Saved data entries
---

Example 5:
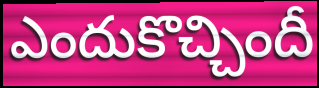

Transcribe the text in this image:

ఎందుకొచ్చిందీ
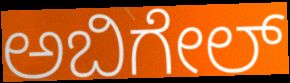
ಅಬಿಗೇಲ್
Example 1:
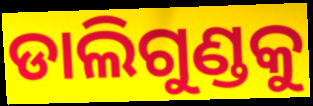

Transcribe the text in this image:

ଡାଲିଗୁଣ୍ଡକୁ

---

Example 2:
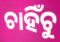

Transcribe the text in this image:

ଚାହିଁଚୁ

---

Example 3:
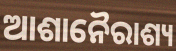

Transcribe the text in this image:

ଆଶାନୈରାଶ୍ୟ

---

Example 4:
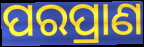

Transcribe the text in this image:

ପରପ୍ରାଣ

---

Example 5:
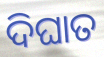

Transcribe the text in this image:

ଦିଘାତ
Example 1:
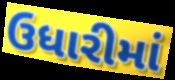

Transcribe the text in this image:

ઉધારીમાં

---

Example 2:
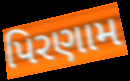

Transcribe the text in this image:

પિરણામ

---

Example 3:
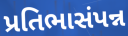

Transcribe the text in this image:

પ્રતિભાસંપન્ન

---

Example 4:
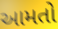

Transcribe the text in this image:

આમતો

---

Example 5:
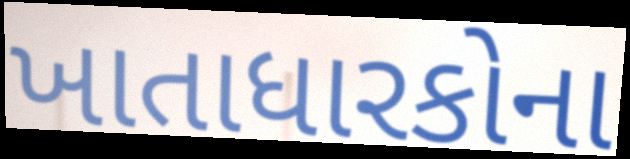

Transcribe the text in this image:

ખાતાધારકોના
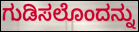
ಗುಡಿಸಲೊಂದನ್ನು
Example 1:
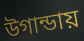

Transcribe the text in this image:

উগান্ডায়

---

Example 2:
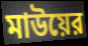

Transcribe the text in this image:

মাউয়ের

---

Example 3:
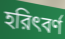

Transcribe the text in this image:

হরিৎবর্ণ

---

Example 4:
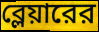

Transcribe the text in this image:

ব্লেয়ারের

§ Task brief
Set down each entry above word for word, without its pictures.

§ Answer box
---

Example 5:

Transcribe the text in this image:

ఎందుకొచ్చిందీ
ಅಬಿಗೇಲ್
Example 1:

Transcribe the text in this image:

ଡାଲିଗୁଣ୍ଡକୁ

---

Example 2:

Transcribe the text in this image:

ଚାହିଁଚୁ

---

Example 3:

Transcribe the text in this image:

ଆଶାନୈରାଶ୍ୟ

---

Example 4:

Transcribe the text in this image:

ପରପ୍ରାଣ

---

Example 5:

Transcribe the text in this image:

ଦିଘାତ
Example 1:

Transcribe the text in this image:

ઉધારીમાં

---

Example 2:

Transcribe the text in this image:

પિરણામ

---

Example 3:

Transcribe the text in this image:

પ્રતિભાસંપન્ન

---

Example 4:

Transcribe the text in this image:

આમતો

---

Example 5:

Transcribe the text in this image:

ખાતાધારકોના
ಗುಡಿಸಲೊಂದನ್ನು
Example 1:

Transcribe the text in this image:

উগান্ডায়

---

Example 2:

Transcribe the text in this image:

মাউয়ের

---

Example 3:

Transcribe the text in this image:

হরিৎবর্ণ

---

Example 4:

Transcribe the text in this image:

ব্লেয়ারের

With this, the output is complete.